Yeah, with the reflection cleanups, buffy gets much faster, if you have a use case where you can keep using the same buffers (which does describe my use case for the most part). Although I think I missed the best way to get a native buffer out of netty, the only way I found was to take the buffer I had composed, access it's .buffer object to get the netty one, and then copy it into a byte[]. (Just happens to be the intermediate form I need for a different java library)
I can send in the reflection work I've already done and am confident in and save you from redoing it if you want. Once it's outside of the types I will admit I'm not sure what a lot of the hinting should be to avoid problems.

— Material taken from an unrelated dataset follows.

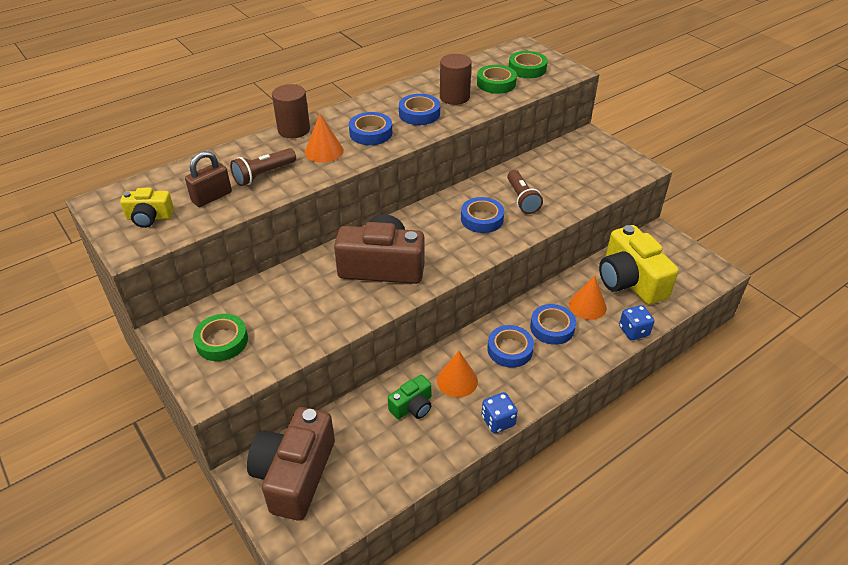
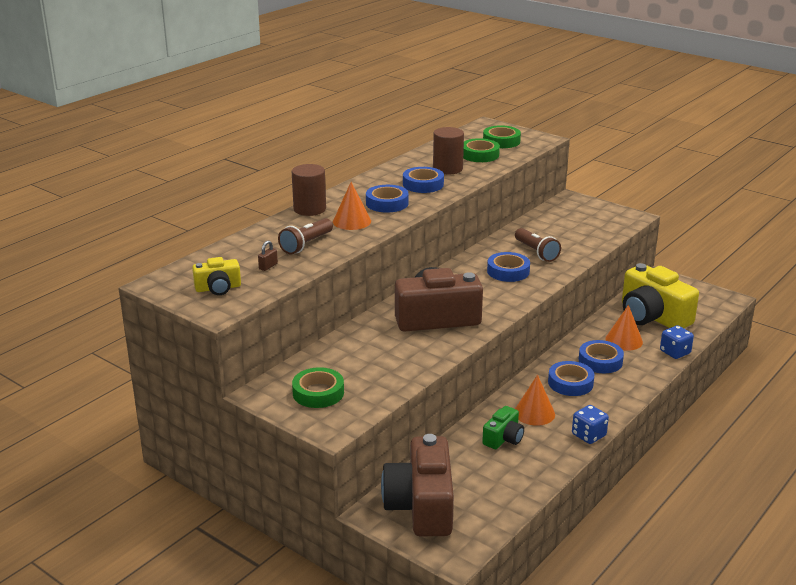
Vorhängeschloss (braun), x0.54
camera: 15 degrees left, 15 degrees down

Sure, just submit a PR and I'll pick up from there.
The best way to allocate Netty buffers is to use allocators: https://netty.io/4.0/api/io/netty/buffer/ByteBufAllocator.html
I'd like to highlight that it also supports a bunch of different buffers natively: direct, heap, off-heap etc, which was the main point when it was brought in.
Implement the test suites for all of them, as well as add the missing long test.
Not really happy with the naming convention I used of u(base type). It makes sense on uint32, but it feels really off on all the byte/short/medium/long use cases. Happy to swap that to be a different name.